- Born: November 2, 2006 (age 19) Pieve di Cadore, Italy

Team
- Curling club: SC Pinerolo, Pinerolo, ITA
- Skip: Rebecca Mariani
- Third: Rachele Scalesse
- Second: Letizia Gaia Carlisano
- Lead: Giada Zambelli
- Alternate: Allegra Grande

Curling career
- Member Association: Italy
- World Championship appearances: 1 (2026)
- World Junior Curling Championship appearances: 1 (2025)
- Olympic appearances: 1 (2026)

= Rebecca Mariani =

Italian curler (born 2006)

Rebecca Mariani (born November 2, 2006 in Pieve di Cadore) is an Italian curler from Pinerolo. She currently skips the Italian national junior women's curling team. She was controversially chosen as the alternate for the Italian women's team at the 2026 Winter Olympics.

==Career==
===Juniors===
Mariani first joined the Italian national junior team for the 2022–23 season as third for Marta Lo Deserto. At the 2022 World Junior-B Curling Championships, the team just missed the playoffs after a 3–2 record in the round robin. The following year, Lo Deserto aged out of juniors and Mariani was promoted to skip of the team. Competing at the 2023 World Junior-B Curling Championships, her team finished 5–1 in the round robin, advancing to the playoffs where they were defeated by Türkiye in the quarterfinals.

[Recorded data]
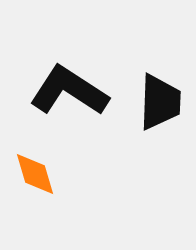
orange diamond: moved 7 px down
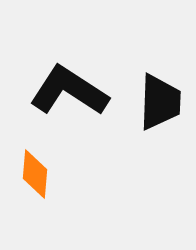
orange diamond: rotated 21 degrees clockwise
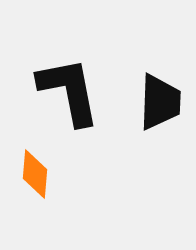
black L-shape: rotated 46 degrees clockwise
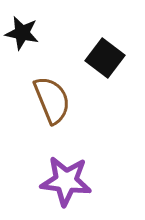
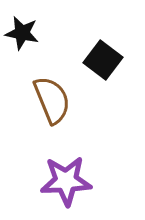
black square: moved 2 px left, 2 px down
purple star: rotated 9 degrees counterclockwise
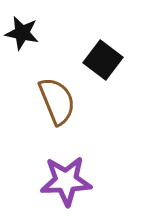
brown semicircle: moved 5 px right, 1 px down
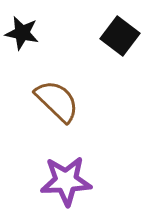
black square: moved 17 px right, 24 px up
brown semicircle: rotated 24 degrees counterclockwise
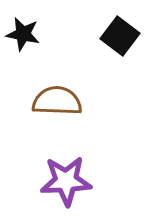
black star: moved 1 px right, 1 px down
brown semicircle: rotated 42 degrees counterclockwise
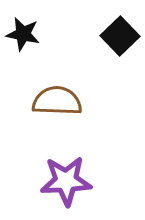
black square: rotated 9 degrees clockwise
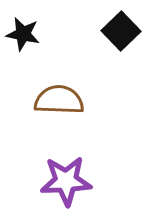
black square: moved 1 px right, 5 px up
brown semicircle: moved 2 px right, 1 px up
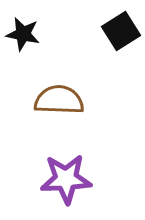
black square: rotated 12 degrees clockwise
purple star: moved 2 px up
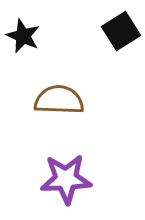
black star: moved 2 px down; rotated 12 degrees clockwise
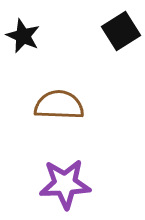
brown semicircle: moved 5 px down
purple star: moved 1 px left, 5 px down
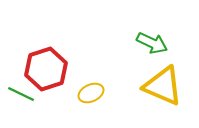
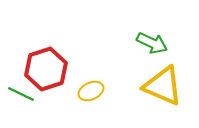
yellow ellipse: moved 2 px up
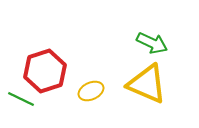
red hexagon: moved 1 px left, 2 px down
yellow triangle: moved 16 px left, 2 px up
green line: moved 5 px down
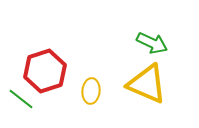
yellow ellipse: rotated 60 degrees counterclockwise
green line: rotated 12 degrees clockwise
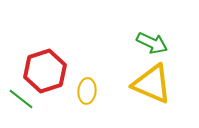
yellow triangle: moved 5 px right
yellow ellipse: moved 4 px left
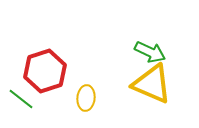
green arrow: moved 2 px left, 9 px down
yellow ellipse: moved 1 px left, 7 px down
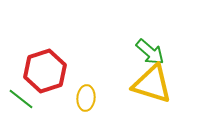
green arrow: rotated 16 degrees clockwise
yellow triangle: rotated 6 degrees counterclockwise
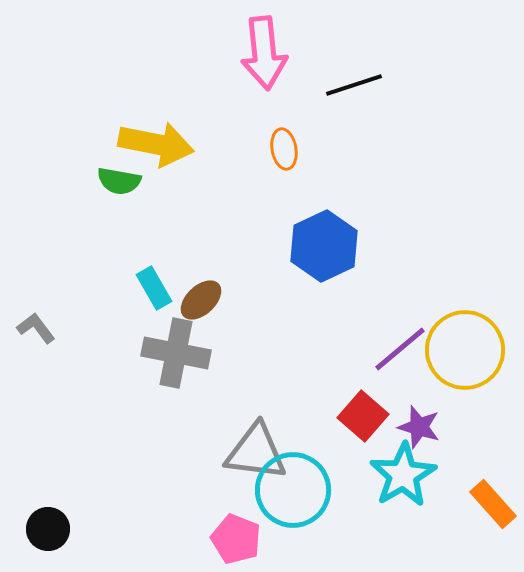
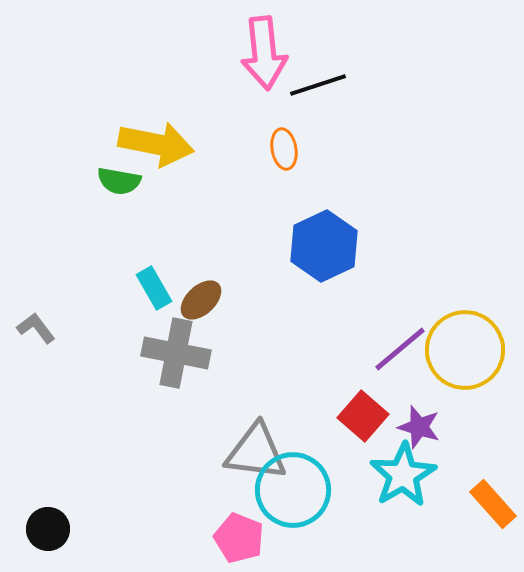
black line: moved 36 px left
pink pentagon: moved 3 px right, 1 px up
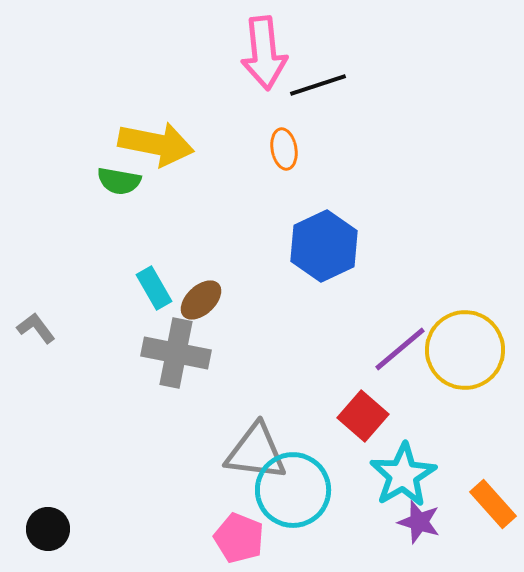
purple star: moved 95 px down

▶ **What you are asked to do**: Continue the biography of curler Rebecca Mariani from the point where it stops. The items have no connection to the text about the curler Rebecca Mariani.

▶ **Exercise answer**:
Because Italy hosted the 2025 World Junior Curling Championships as a preparation event for the 2026 Winter Olympics, the Italian women's team earned a direct spot at the championship as host. There, Mariani led her team to a 2–7 last place finish, however, managed a win over eventual bronze medalists Canada. The next season, the team was back in the B Division after being relegated due to their poor result at the World Championship. At the 2025 World Junior-B Curling Championships, Mariani led her team to a 5–2 round robin record before they were once again eliminated in the quarterfinals, this time by Scotland.

===Women's===
While still in juniors, Mariani and her team went undefeated to win the 2024 Italian Women's Curling Championship, defeating the national women's team skipped by Stefania Constantini 6–4 in the final. The team also knocked off Constantini 7–3 in the round robin to earn a direct bye to the championship game. The following season, the team won silver after losing 10–4 in the final to the women's team.

During the 2025–26 season, Mariani spared for the national women's team at the 2025 Oslo Cup and the Mercure Perth Masters, reaching the semifinals at both events. Later in the season, she was selected to be the alternate for the team at the 2026 Winter Olympics, replacing Angela Romei who had been on the team since 2017. This decision sparked controversy as the technical director of the Italian program who made the decision is Mariani's father Marco, bringing nepotism claims into question.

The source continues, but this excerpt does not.